Everyone talks about trees when they talk about forest carbon. But the real story is underground.

A new study published in Science by researchers at Lund University and Stanford finds that old-growth forests in Sweden store 72% more carbon per acre than managed forests — even when you give managed forests credit for the carbon locked in harvested wood products like lumber and furniture. Without that generous credit? The gap widens to 83%.

And here’s the kicker: the difference is 2.7 to 8 times larger than official Swedish estimates suggested.

It’s the Soil, Not the Trees

The most important finding isn’t about trees at all. The bulk of the carbon storage difference is in the soil. As Stanford’s Rob Jackson put it: “There is far more carbon in soil than in trees in old-growth boreal forests.”

This makes intuitive sense if you think about it.
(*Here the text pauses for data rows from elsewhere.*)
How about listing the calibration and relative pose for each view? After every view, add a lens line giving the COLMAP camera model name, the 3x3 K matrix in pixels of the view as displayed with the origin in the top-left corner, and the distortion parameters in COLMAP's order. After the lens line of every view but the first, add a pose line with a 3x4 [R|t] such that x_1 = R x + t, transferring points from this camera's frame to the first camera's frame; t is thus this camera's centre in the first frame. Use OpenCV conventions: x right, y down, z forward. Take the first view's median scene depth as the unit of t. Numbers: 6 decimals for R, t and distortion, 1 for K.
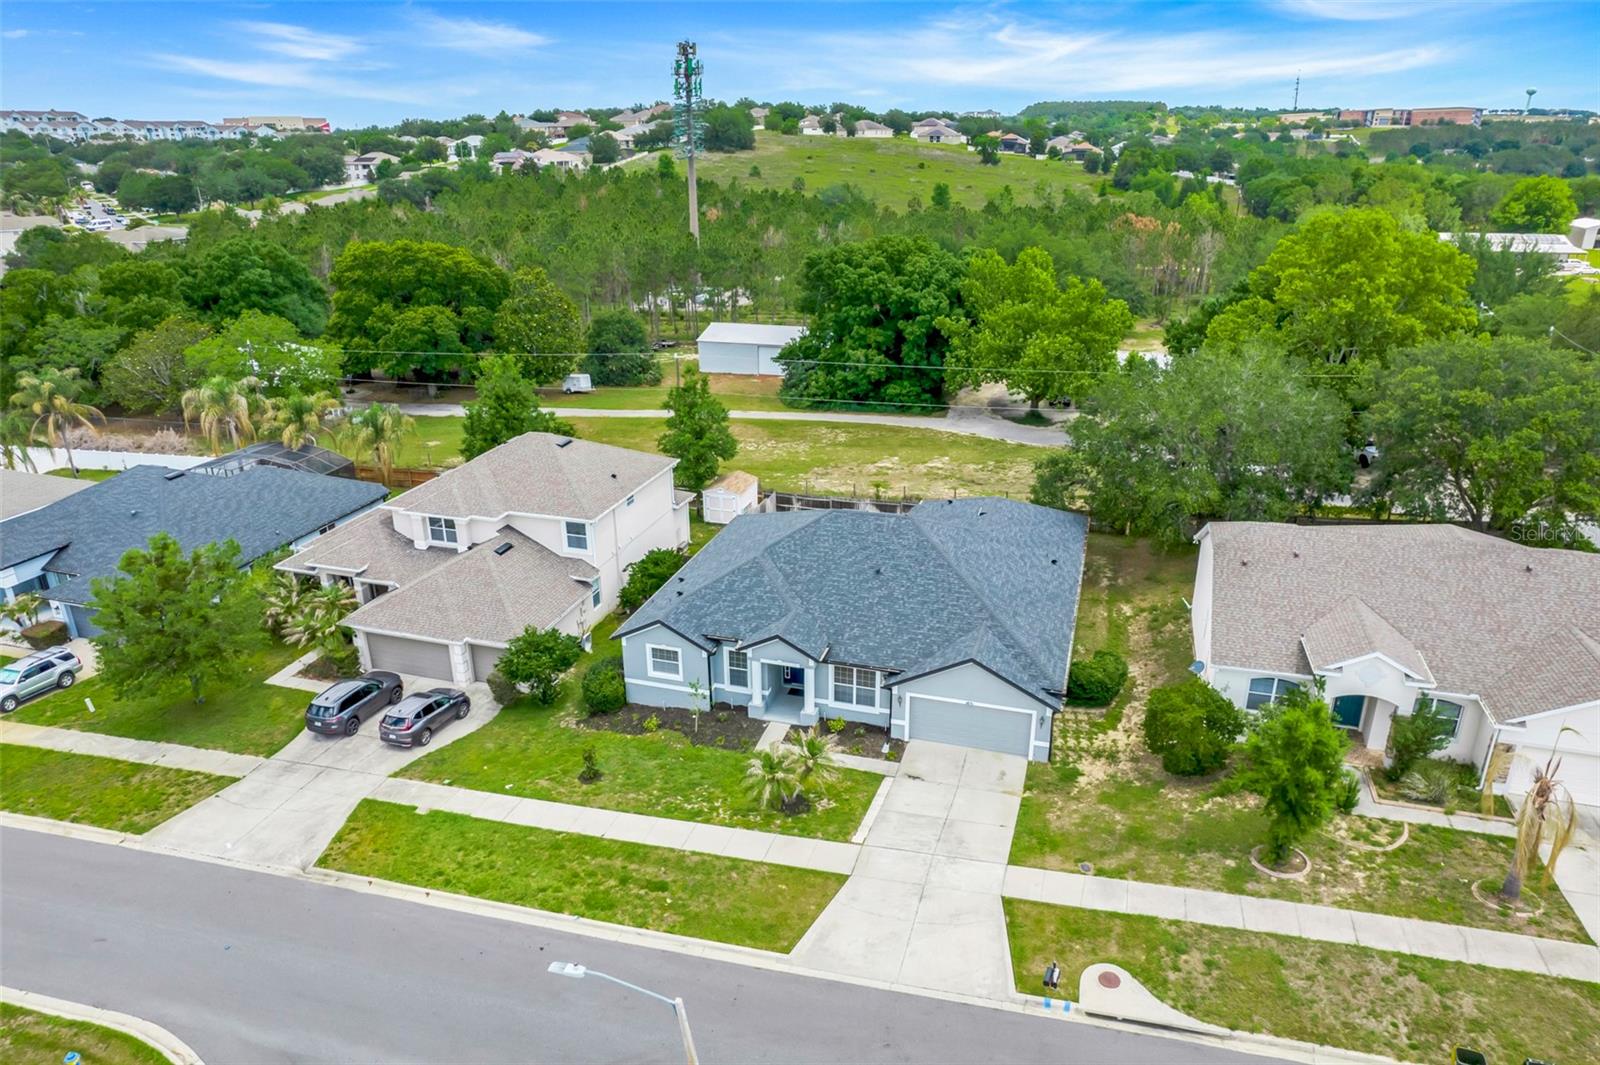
lens RADIAL K [[1047.4, 0, 804.5], [0, 1047.4, 537.0], [0, 0, 1]] dist [-0.077680, 0.067438]
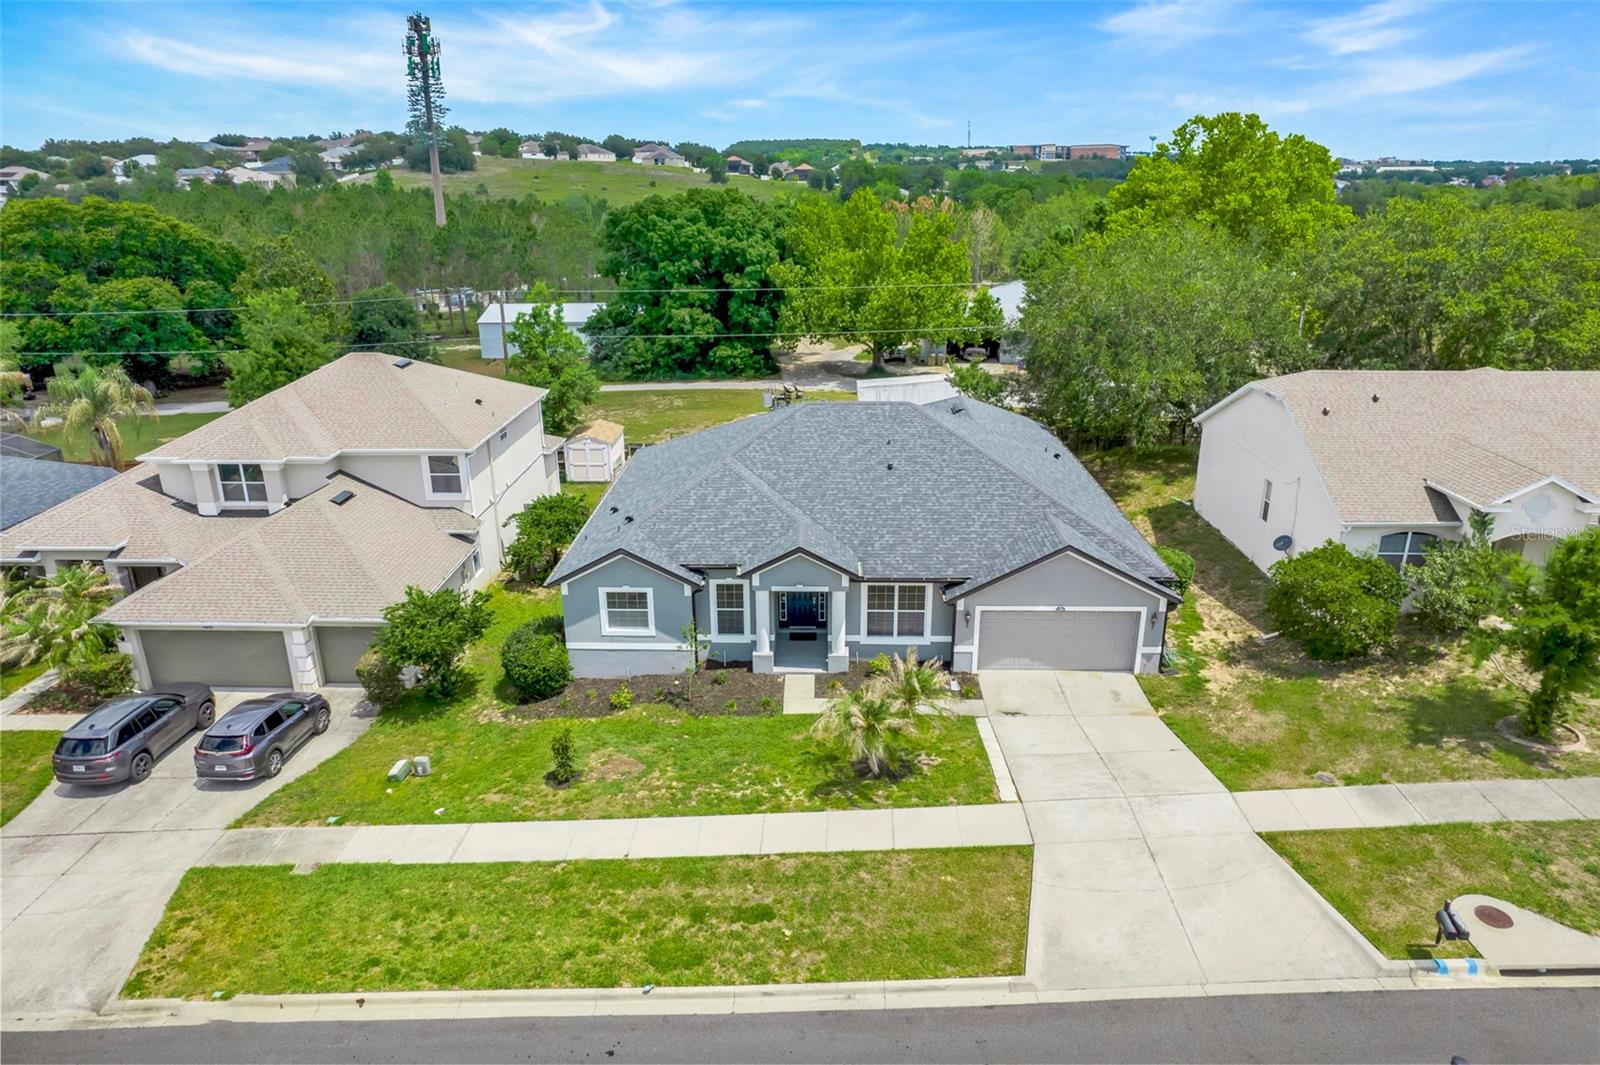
lens RADIAL K [[1025.5, 0, 804.5], [0, 1025.5, 534.0], [0, 0, 1]] dist [-0.080902, 0.077498]
pose [[0.962921, -0.087993, 0.255031, -0.172429], [0.097101, 0.995001, -0.023324, 0.086500], [-0.251704, 0.047223, 0.966652, 0.268231]]
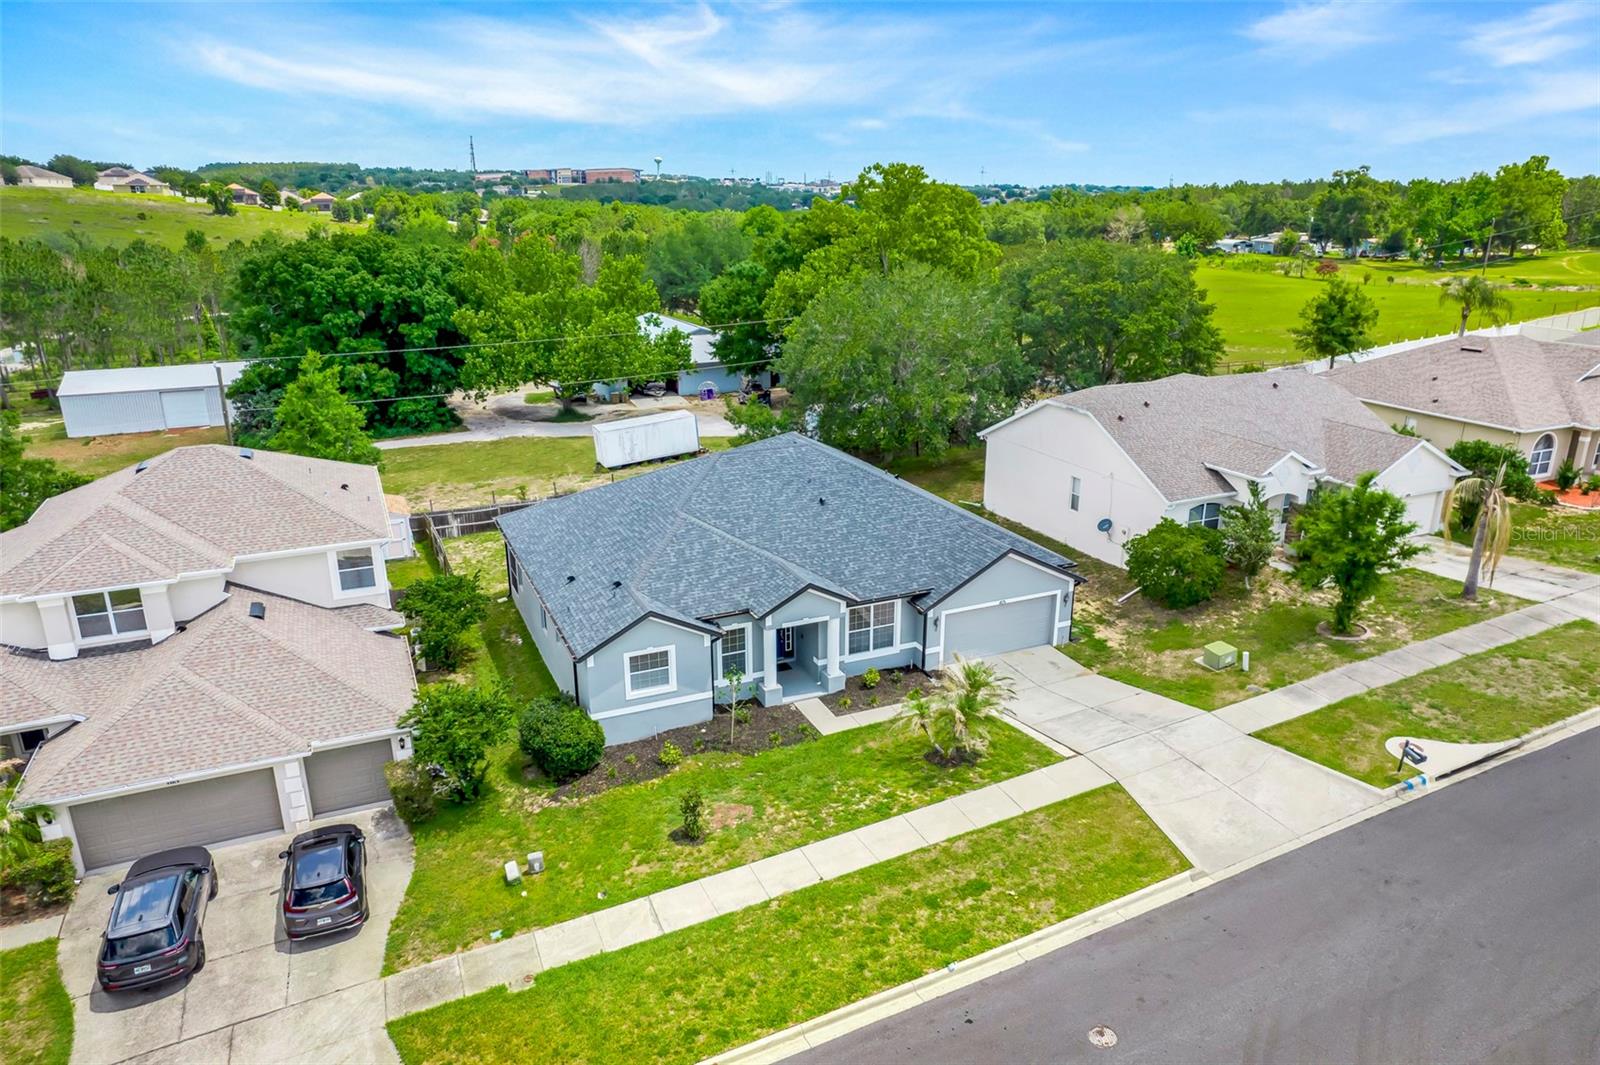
lens RADIAL K [[1047.4, 0, 804.5], [0, 1047.4, 537.0], [0, 0, 1]] dist [-0.077680, 0.067438]
pose [[0.748276, -0.200904, 0.632235, -0.447407], [0.238142, 0.970864, 0.026659, 0.031708], [-0.619170, 0.130613, 0.774318, 0.325180]]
Old-growth forest soils have had centuries to accumulate organic matter — layers of decomposing leaves, roots, fungi, and microbial biomass building up over hundreds of years. When you log a forest, you don’t just remove the trees. You disturb the soil through road-building, heavy equipment, and the furrow-cutting that prepares land for replanting. That soil disturbance releases carbon that took centuries to accumulate.
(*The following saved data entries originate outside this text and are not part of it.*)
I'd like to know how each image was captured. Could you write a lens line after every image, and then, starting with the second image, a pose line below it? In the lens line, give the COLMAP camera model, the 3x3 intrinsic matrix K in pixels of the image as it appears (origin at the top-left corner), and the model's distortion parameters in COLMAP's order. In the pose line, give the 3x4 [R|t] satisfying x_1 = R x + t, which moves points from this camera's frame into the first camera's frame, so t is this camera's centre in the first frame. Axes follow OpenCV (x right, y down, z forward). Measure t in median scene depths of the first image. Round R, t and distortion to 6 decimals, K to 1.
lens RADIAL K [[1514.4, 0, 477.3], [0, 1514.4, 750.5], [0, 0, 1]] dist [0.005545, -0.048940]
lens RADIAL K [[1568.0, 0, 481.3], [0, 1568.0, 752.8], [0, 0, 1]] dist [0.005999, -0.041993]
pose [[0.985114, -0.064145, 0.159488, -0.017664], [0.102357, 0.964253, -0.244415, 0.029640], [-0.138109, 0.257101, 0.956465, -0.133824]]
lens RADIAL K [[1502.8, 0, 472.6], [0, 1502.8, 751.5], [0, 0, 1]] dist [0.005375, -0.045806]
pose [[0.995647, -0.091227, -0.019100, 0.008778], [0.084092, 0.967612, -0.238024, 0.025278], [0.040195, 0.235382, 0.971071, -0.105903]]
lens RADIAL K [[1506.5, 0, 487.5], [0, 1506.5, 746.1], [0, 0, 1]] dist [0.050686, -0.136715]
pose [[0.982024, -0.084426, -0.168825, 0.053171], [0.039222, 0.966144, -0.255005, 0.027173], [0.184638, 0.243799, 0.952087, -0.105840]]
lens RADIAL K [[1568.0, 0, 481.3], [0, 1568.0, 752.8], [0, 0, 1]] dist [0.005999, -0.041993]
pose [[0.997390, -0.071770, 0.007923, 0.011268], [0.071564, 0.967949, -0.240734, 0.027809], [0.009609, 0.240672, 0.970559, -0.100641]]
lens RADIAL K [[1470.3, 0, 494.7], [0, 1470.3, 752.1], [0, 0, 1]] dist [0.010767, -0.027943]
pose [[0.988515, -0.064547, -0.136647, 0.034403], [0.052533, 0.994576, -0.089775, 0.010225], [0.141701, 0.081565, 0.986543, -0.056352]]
Jackson’s assessment is blunt: “Carbon storage capacity lost once furrow-cut and logged can’t easily be recovered.”

The BECCS Problem

This is where it gets uncomfortable for carbon removal. Several CDR pathways — particularly bioenergy with carbon capture and storage (BECCS) — assume that you can harvest biomass from managed forests, burn it for energy, capture the CO₂, and store it underground. The math works because models assume the forests regrow and reabsorb the carbon.

But if managed forests hold dramatically less carbon than the old-growth forests they replaced — especially in the soil — those models may be systematically overestimating the climate benefits of forest-based bioenergy. You can’t just count the carbon in the new trees. You have to count the carbon that isn’t in the soil anymore.

The researchers estimate that restoring Sweden’s managed forests to old-growth conditions could keep approximately 8 billion tonnes of CO₂ out of the atmosphere. For context, that’s roughly 15 years of Sweden’s total emissions.

What This Means for CDR

The implication isn’t “stop doing BECCS.” It’s more nuanced than that:

  1. Protect existing carbon sinks before building new ones. The cheapest tonne of CO₂ avoided is the one you don’t release.
  2. Soil carbon accounting in forestry-based CDR needs an overhaul. If official estimates are off by 3-8x, our models are working with bad inputs.
  3. Boreal forests are not interchangeable. Old-growth and managed forests are fundamentally different carbon systems, and treating them as equivalent in climate models produces misleading results.

The research team’s next step is studying what drives this extraordinary soil carbon storage — which could eventually help design management practices that preserve it. But right now, the data is clear: when it comes to carbon, the most valuable forests are the ones we haven’t touched.

Sometimes the best carbon removal technology is leaving things alone.